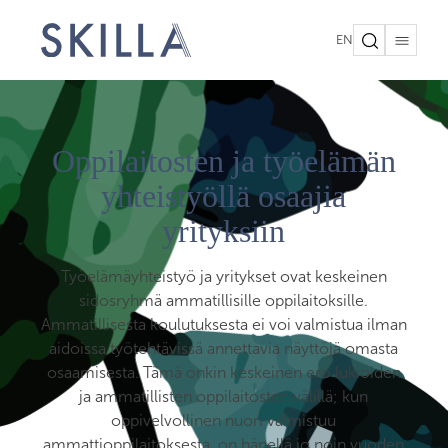
EN
Oppilaitosten ja työelämän
yhteistyöllä osaajia
yrityksiin
Työelämäyhteistyö ja yritykset ovat keskeinen
sidosryhmä ammatillisille oppilaitoksille.
Ammatillisesta koulutuksesta ei voi valmistua ilman
aidoissa työtehtävissä annettavia näyttöjä omasta
osaamisesta. Tämä onkin keskeinen ero lukioiden
ja ammatillisten oppilaitosten välillä; kun
oppivelvollinen nuori valmistuu
ammattioppilaitoksesta, on hänellä jo noin vuoden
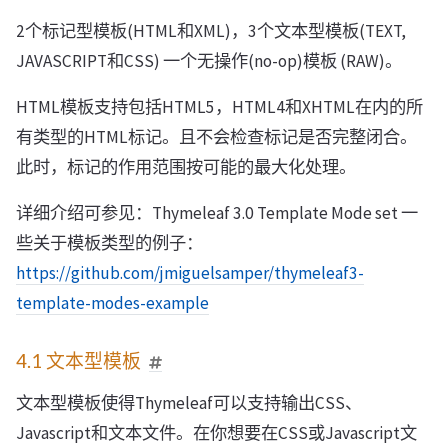
2个标记型模板(HTML和XML)，3个文本型模板(TEXT,
JAVASCRIPT和CSS) 一个无操作(no-op)模板 (RAW)。
HTML模板支持包括HTML5，HTML4和XHTML在内的所
有类型的HTML标记。且不会检查标记是否完整闭合。
此时，标记的作用范围按可能的最大化处理。
详细介绍可参见：Thymeleaf 3.0 Template Mode set 一
些关于模板类型的例子：
https://github.com/jmiguelsamper/thymeleaf3-
template-modes-example
4.1 文本型模板
文本型模板使得Thymeleaf可以支持输出CSS、
Javascript和文本文件。在你想要在CSS或Javascript文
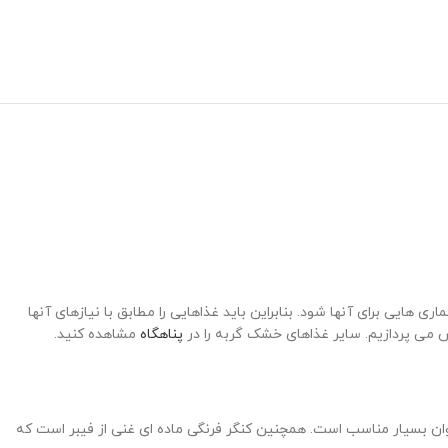
یی برای آنها شود. بنابراین باید غذاهایی را مطابق با نیازهای آنها
تش می پردازیم. سایر غذاهای خشک گربه را در
پناهگاه
مشاهده کنید.
ان بسیار مناسب است. همچنین کنگر فرنگی ماده ای غنی از فیبر است که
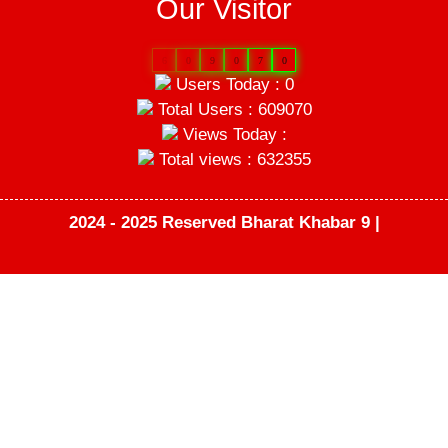
Our Visitor
6
0
9
0
7
0
Users Today : 0
Total Users : 609070
Views Today :
Total views : 632355
2024 - 2025 Reserved Bharat Khabar 9 |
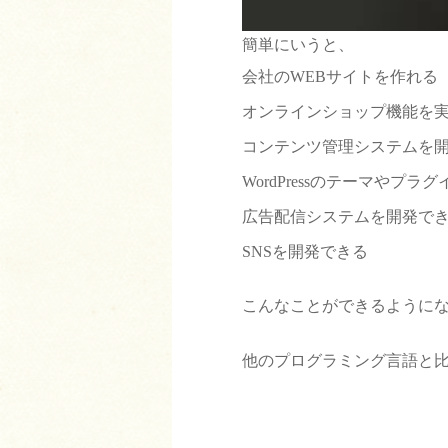
簡単にいうと、
会社のWEBサイトを作れる
オンラインショップ機能を
コンテンツ管理システムを
WordPressのテーマやプ
広告配信システムを開発で
SNSを開発できる
こんなことができるように
他のプログラミング言語と比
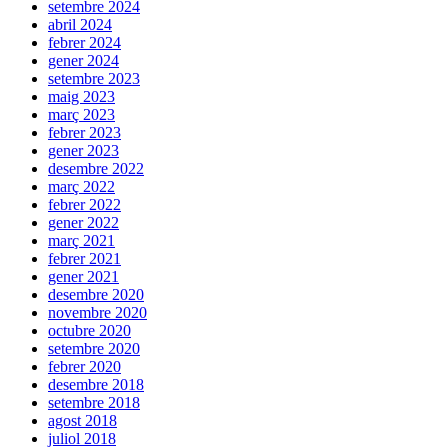
setembre 2024
abril 2024
febrer 2024
gener 2024
setembre 2023
maig 2023
març 2023
febrer 2023
gener 2023
desembre 2022
març 2022
febrer 2022
gener 2022
març 2021
febrer 2021
gener 2021
desembre 2020
novembre 2020
octubre 2020
setembre 2020
febrer 2020
desembre 2018
setembre 2018
agost 2018
juliol 2018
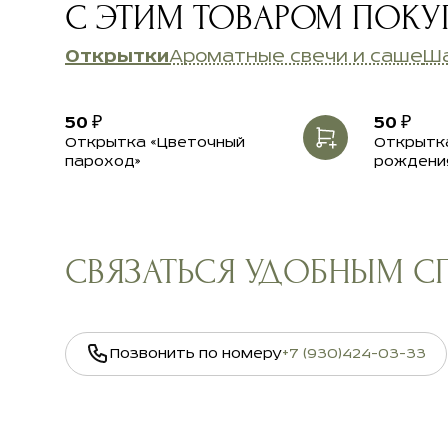
С ЭТИМ ТОВАРОМ ПОК
Открытки
Ароматные свечи и саше
Ш
50 ₽
50 ₽
Открытка «Цветочный
Открытка
пароход»
рождени
СВЯЗАТЬСЯ УДОБНЫМ 
Позвонить по номеру
+7 (930)424-03-33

- - - - -

> Required work
Rewrite the text read from all the material with every "febrer" swapped for "February" and everything else unchanged, leaving out the pictures.

> Written solution
EN
Oppilaitosten ja työelämän
yhteistyöllä osaajia
yrityksiin
Työelämäyhteistyö ja yritykset ovat keskeinen
sidosryhmä ammatillisille oppilaitoksille.
Ammatillisesta koulutuksesta ei voi valmistua ilman
aidoissa työtehtävissä annettavia näyttöjä omasta
osaamisesta. Tämä onkin keskeinen ero lukioiden
ja ammatillisten oppilaitosten välillä; kun
oppivelvollinen nuori valmistuu
ammattioppilaitoksesta, on hänellä jo noin vuoden
2个标记型模板(HTML和XML)，3个文本型模板(TEXT,
JAVASCRIPT和CSS) 一个无操作(no-op)模板 (RAW)。
HTML模板支持包括HTML5，HTML4和XHTML在内的所
有类型的HTML标记。且不会检查标记是否完整闭合。
此时，标记的作用范围按可能的最大化处理。
详细介绍可参见：Thymeleaf 3.0 Template Mode set 一
些关于模板类型的例子：
https://github.com/jmiguelsamper/thymeleaf3-
template-modes-example
4.1 文本型模板
文本型模板使得Thymeleaf可以支持输出CSS、
Javascript和文本文件。在你想要在CSS或Javascript文
یی برای آنها شود. بنابراین باید غذاهایی را مطابق با نیازهای آنها
تش می پردازیم. سایر غذاهای خشک گربه را در
پناهگاه
مشاهده کنید.
ان بسیار مناسب است. همچنین کنگر فرنگی ماده ای غنی از فیبر است که
Our Visitor
6
0
9
0
7
0
Users Today : 0
Total Users : 609070
Views Today :
Total views : 632355
2024 - 2025 Reserved Bharat Khabar 9 |
簡単にいうと、
会社のWEBサイトを作れる
オンラインショップ機能を
コンテンツ管理システムを
WordPressのテーマやプ
広告配信システムを開発で
SNSを開発できる
こんなことができるように
他のプログラミング言語と比
setembre 2024
abril 2024
February 2024
gener 2024
setembre 2023
maig 2023
març 2023
February 2023
gener 2023
desembre 2022
març 2022
February 2022
gener 2022
març 2021
February 2021
gener 2021
desembre 2020
novembre 2020
octubre 2020
setembre 2020
February 2020
desembre 2018
setembre 2018
agost 2018
juliol 2018
С ЭТИМ ТОВАРОМ ПОК
Открытки
Ароматные свечи и саше
Ш
50 ₽
50 ₽
Открытка «Цветочный
Открытка
пароход»
рождени
СВЯЗАТЬСЯ УДОБНЫМ 
Позвонить по номеру
+7 (930)424-03-33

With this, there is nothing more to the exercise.